On 8/11/17 16:15, Peter Zijlstra wrote:
On Fri, Aug 11, 2017 at 12:58:22PM +0700, Suravee Suthikulpanit wrote:
On 8/11/17 11:57, Suravee Suthikulpanit wrote:
[...]
@@ -1445,9 +1448,24 @@ void sched_init_numa(void)
tl[i] = sched_domain_topology[i];
/*
+ * Ignore the NUMA identity level if it has the same cpumask
+ * as previous level. This is the case for:
+ * - System with last-level-cache (MC) sched domain span a NUMA node.
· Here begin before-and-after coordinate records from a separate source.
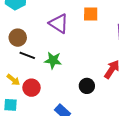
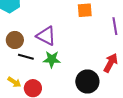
purple triangle: (59, 23) -> (46, 36), moved
black circle: (87, 86) -> (87, 82), size x1.5

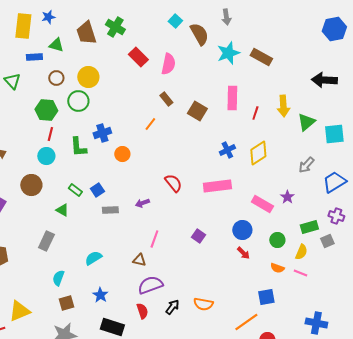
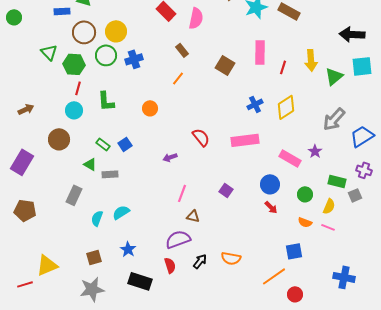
brown circle: (56, 78) -> (84, 32), size x1.5
green triangle: (12, 81) -> (49, 52), moved
brown rectangle: (166, 99) -> (182, 50), moved
blue cross: (102, 133) -> (134, 59), moved
cyan square: (334, 134) -> (362, 66), moved
gray arrow: (306, 165) -> (334, 119), size x1.4
gray rectangle: (110, 210) -> (110, 174), moved
green rectangle: (309, 227) -> (337, 181), turned 30
brown triangle: (139, 260) -> (193, 216), moved
cyan semicircle: (58, 278) -> (97, 218), moved

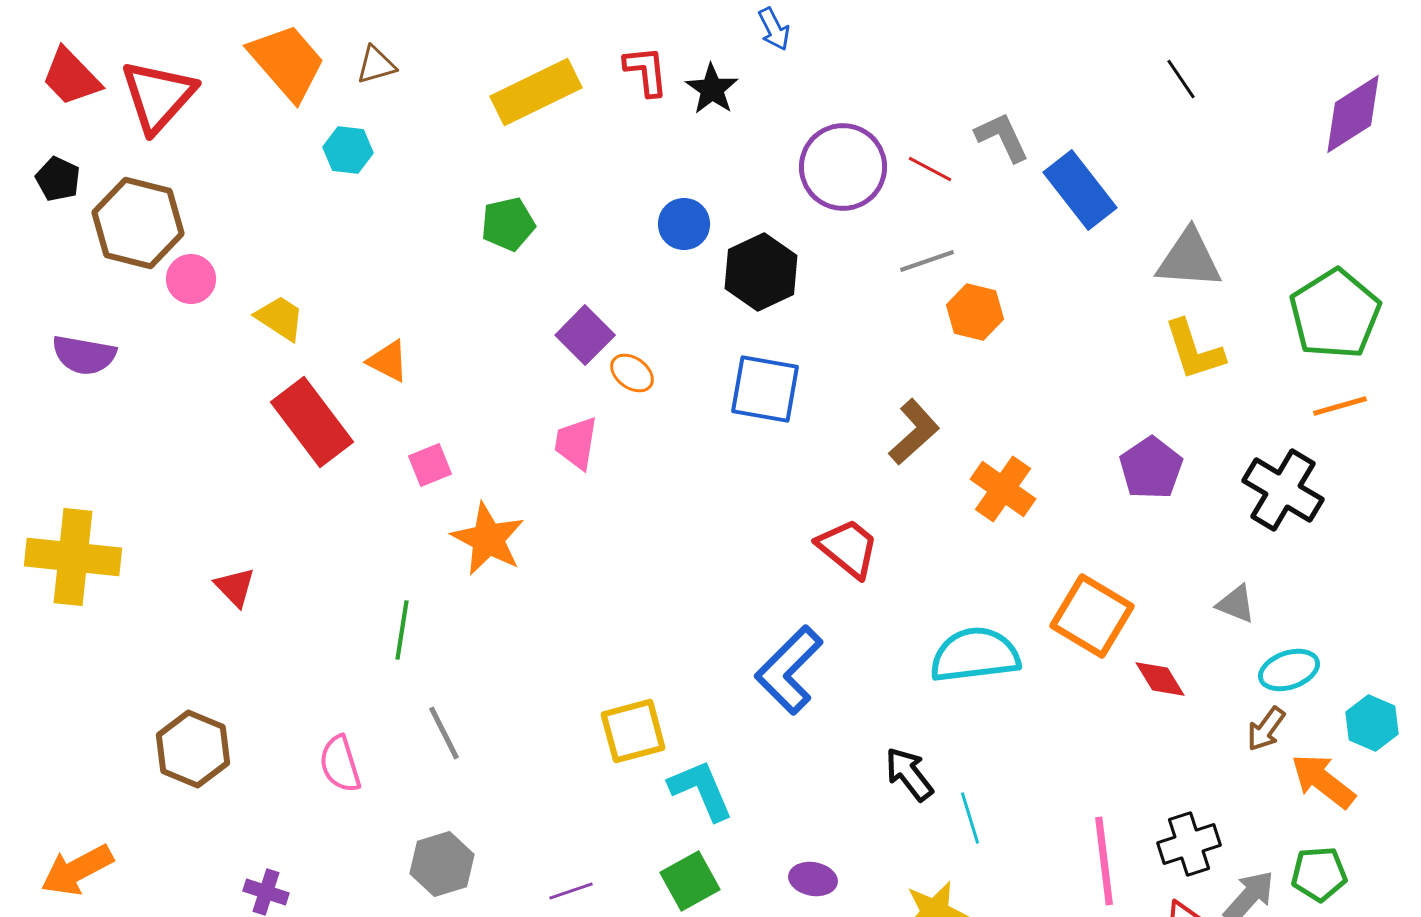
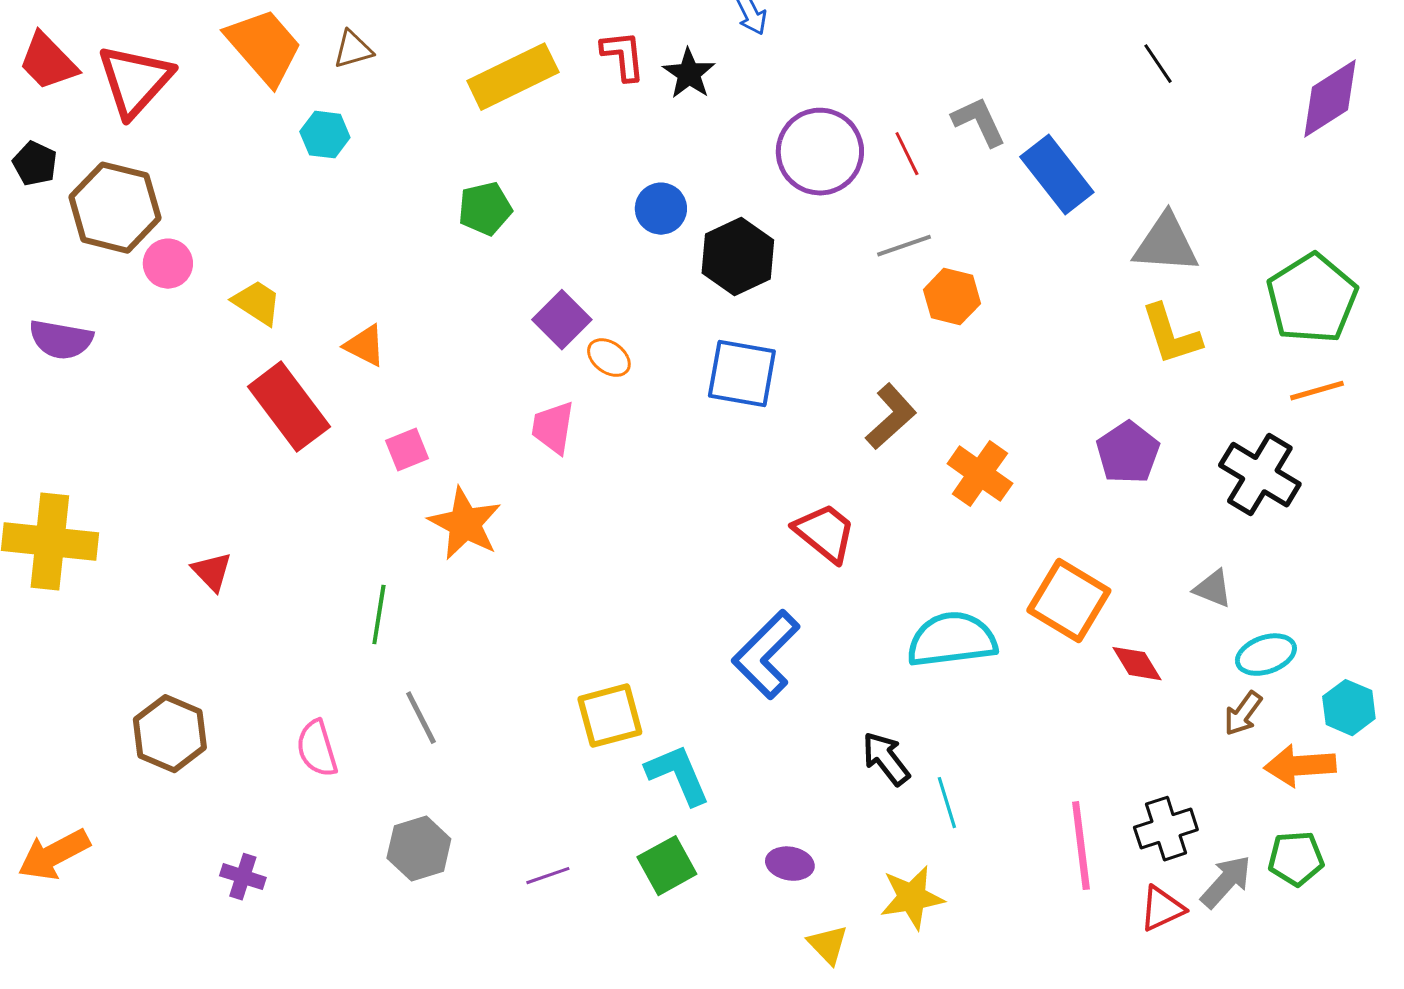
red line: (930, 169) -> (907, 154), turned 36
orange arrow: (1323, 781) -> (1300, 766), turned -42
+ * - System with DIE sched domain span a NUMA node.
+ *
+ * Assume all NUMA nodes are identical, so only check node 0.
+ */
+ if (!cpumask_equal(sched_domains_numa_masks[0][0], tl[i-1].mask(0)))
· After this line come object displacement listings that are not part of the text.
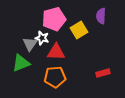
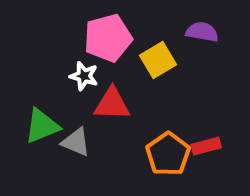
purple semicircle: (101, 16) -> (202, 32), turned 98
gray triangle: (30, 44) -> (76, 142), moved, turned -42
orange pentagon: (55, 77) -> (168, 154), moved, turned -30

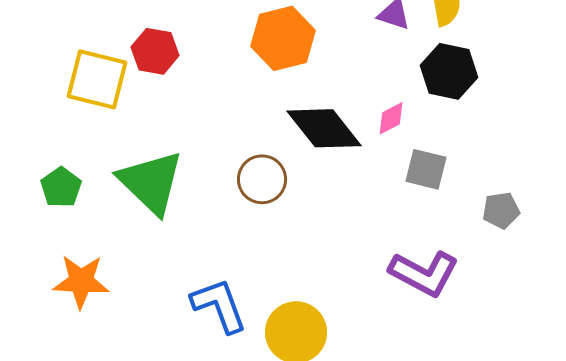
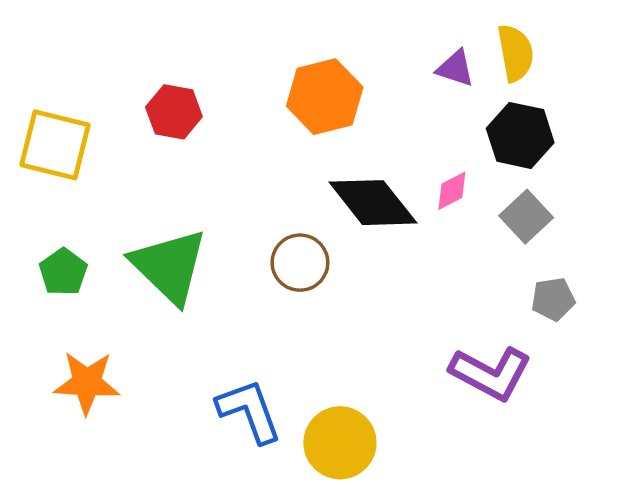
yellow square: (97, 79) -> (55, 145), moved
gray square: (426, 169) -> (526, 217), moved, turned 33
gray pentagon: (501, 210) -> (553, 299), moved

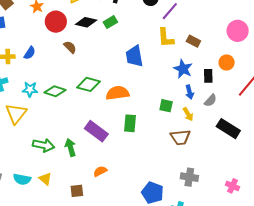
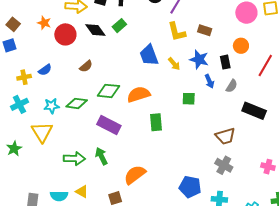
black diamond: (86, 22) -> (95, 30), turned 50
brown semicircle: (70, 47) -> (86, 66), moved, turned 104
blue semicircle: (30, 53) -> (45, 70), turned 32
yellow arrow: (188, 114) -> (174, 64), moved
purple rectangle: (96, 131) -> (109, 125), moved
brown trapezoid: (180, 137) -> (225, 136), moved
orange semicircle: (100, 171) -> (135, 175), size x1.6
gray cross: (189, 177) -> (224, 165), turned 30

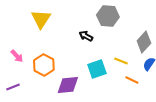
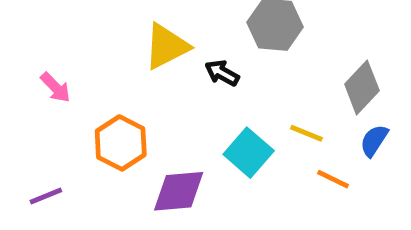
yellow triangle: (41, 19) -> (167, 46), moved, turned 30
pink arrow: (17, 56) -> (56, 87), moved
cyan square: (97, 69) -> (249, 153), turned -30

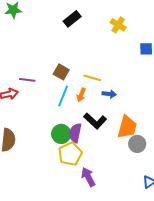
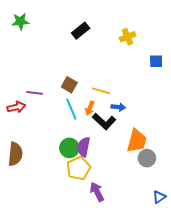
yellow cross: (118, 25) -> (128, 37), turned 35
cyan line: (63, 96) -> (71, 109), turned -45
black L-shape: (95, 121) -> (104, 121), moved

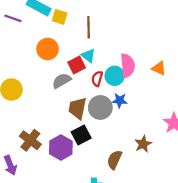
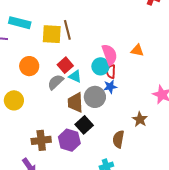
yellow square: (60, 17) -> (52, 34), moved, size x1.5
orange circle: (48, 49) -> (29, 66), moved
cyan triangle: (88, 56) -> (75, 76), moved
red semicircle: (97, 79) -> (111, 72), moved
brown cross: (30, 140) -> (41, 140), turned -30

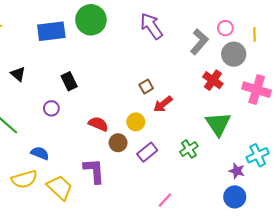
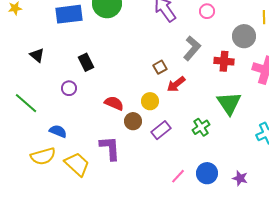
pink circle: (225, 28) -> (207, 11), moved
gray L-shape: (199, 42) -> (192, 48), moved
red cross: (213, 80) -> (224, 61), turned -30
purple star: (237, 171) -> (240, 178), moved
blue circle: (235, 197) -> (207, 173), moved

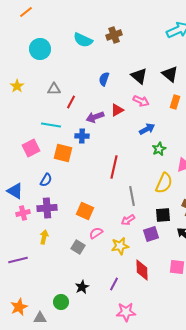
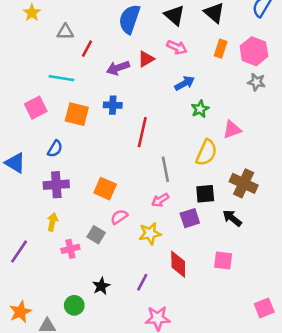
blue semicircle: (104, 79) -> (129, 19), size x1.6
yellow star: (17, 86) -> (32, 13), moved
blue cross: (82, 136) -> (113, 105), moved
pink cross: (23, 213) -> (70, 249), moved
purple line: (18, 260) -> (19, 251), turned -42

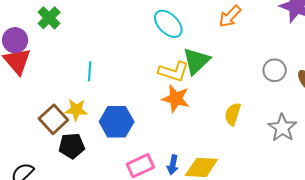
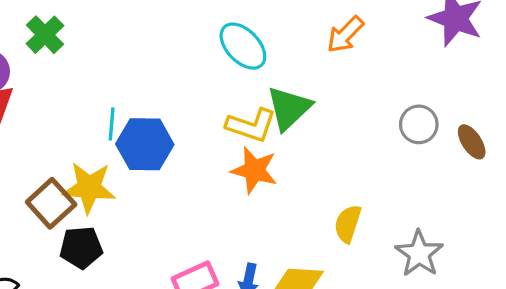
yellow star: (76, 110) -> (89, 188), size x1.4
yellow semicircle: (233, 114) -> (348, 224), moved
blue hexagon: (117, 122) -> (145, 144), moved
gray star: (282, 128) -> (419, 254), moved

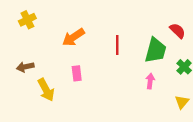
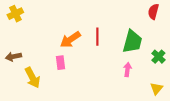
red semicircle: (178, 31) -> (153, 12), moved, turned -119
orange arrow: (73, 37) -> (70, 40), moved

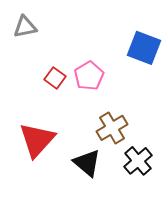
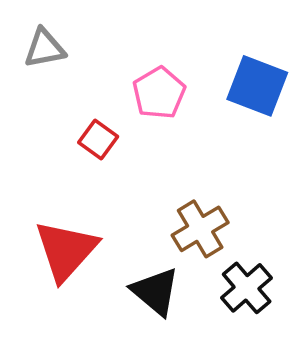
pink pentagon: (89, 76) -> (159, 93), moved

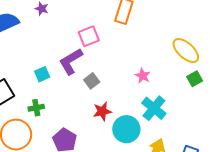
+ tl[i++] = (struct sched_domain_topology_level){
+ .mask = sd_numa_mask,
+ .numa_level = 0,
+ SD_INIT_NAME(NODE)
+ };
So what you've forgotten to mention is that for those systems where the
LLC == NODE this now superfluous level gets removed by the degenerate
code. Have you verified that does the right thing?
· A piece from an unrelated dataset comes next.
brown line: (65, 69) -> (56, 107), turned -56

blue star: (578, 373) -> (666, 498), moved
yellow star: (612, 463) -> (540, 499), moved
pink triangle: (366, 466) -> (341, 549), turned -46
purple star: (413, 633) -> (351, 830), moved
Let me check with that one and get back.
Actually, it is not removed by the degenerate code. That is what this logic
is for. It checks for LCC == NODE or DIE == NODE before setting up the NODE
sched level. I can update the comment. This has also been tested on system
w/ LLC == NODE.
Why does the degenerate code fail to remove things?
Sorry for confusion. Actually, the degenerate code does remove the duplicate
NODE sched-domain.
The logic above is taking a different approach. Instead of depending on the
degenerate code during cpu_attach_domain() at a later time, it would exclude the
NODE sched-domain during sched_init_numa(). The difference is, without
!cpumask_equal(), now the MC sched-domain would have the SD_PREFER_SIBLING flag
set by the degenerate code since the flag got transferred down from the NODE to
MC sched-domain. Would this be the preferred behavior for MC sched-domain?
Regards,
Suravee